And in the morning, with the clumsy fingerprints of yesterday's storms still soaking into the windowsill, there is a moment of quiet to pause in, outside the heavy wooden door with its French and Lebanese flags, before tipping down the stone stairs and through the metal front gate. On the other side of the street is a forgotten shell of a building, its stone balustrades rotting away and terraces cluttered with pre-war rubbish. Neighbouring balconies suggest geraniums, and inquisitive green tendrils test the air. The ugly corporate facade of the supermarket at the end of the road is undermined by the minute open-backed van painted in primary blues and yellows that stands by its delivery entrance, disgorging trays of oranges and guarded by a grubby old man with a wizened beard and dubious keffiyeh.
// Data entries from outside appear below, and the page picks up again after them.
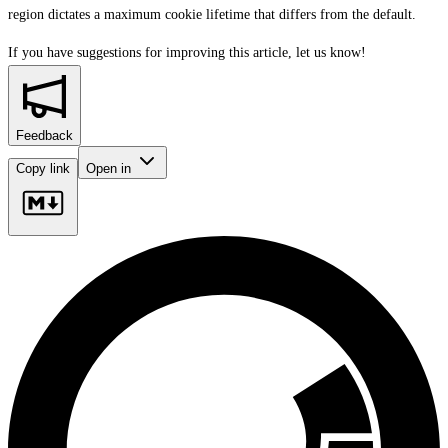
region dictates a maximum cookie lifetime that differs from the default.
If you have suggestions for improving this article,
let us know!
Feedback
Copy link
Open in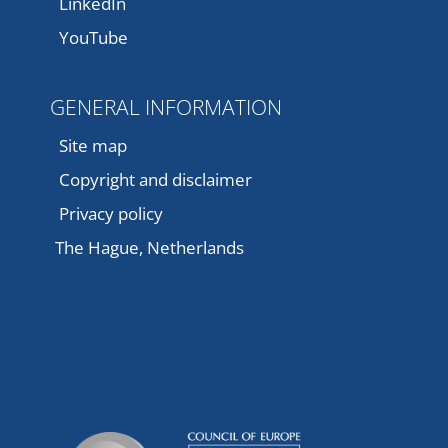
LinkedIn
YouTube
GENERAL INFORMATION
Site map
Copyright and disclaimer
Privacy policy
The Hague, Netherlands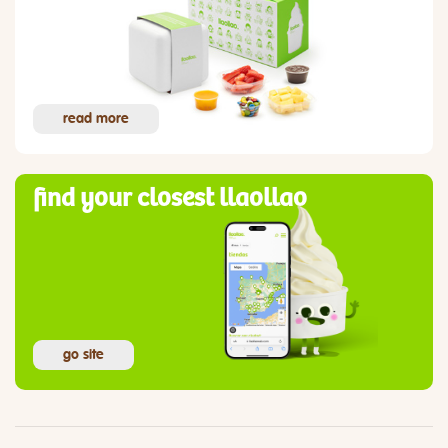
read more
find your closest llaollao
go site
And before you climb onto the number 2 bus, before you hand over your noisome green lira notes, before the bus driver lights his cigarette and blows it all over the baby in the front seat to the tune of Fayrouz, before you clatter along Gemmayzeh and turn left at the vast Pop Art poster of Bashir Gemayel, and long before you trudge up the hill to the wearisome office that is no longer your home, you know that this is right. Even as you walk towards the front gate, the street beckons with an old lady in a zebra-skin hat and patent leather boots, and outside the manoushé shop next door a bleary old man is wearing grey pyjamas over his pendulous belly and cackling corpulently over his morning zaatar. You can look back at the house you came from, at its terracotta pink exterior and questionable art deco mouldings, and remember passing it all unknowing, many months ago. Along the road to Dora there is light over the sea and on the mountains, men already bent over oily engines in Armenian repair shops, grandfathers in peaked felt caps wandering amiably and inconsequentially past the determined commuter traffic, and a pair of indescribably filthy old women lugging sacks of scrap metal in early morning incomprehension and heartbreak.
***
The day before, Valerie gives me tea and keys in the kitchen, and we make a rental contract on the back of an envelope. Mina sits on a third chair and rests her chin on the kitchen table in a doomed effort to appear human, blue eyes faintly crossed. You live here alone? I ask her, la belle Parisienne. Oui, she replies, je suis solitaire. I nod. Moi aussi. We understand each other.
So the pink house on Mar Mitr has another solitaire, with not much money but a room of her own, and who in the mornings pads past the red theatre curtains and the plants dark against the early sunlight, and out into the day.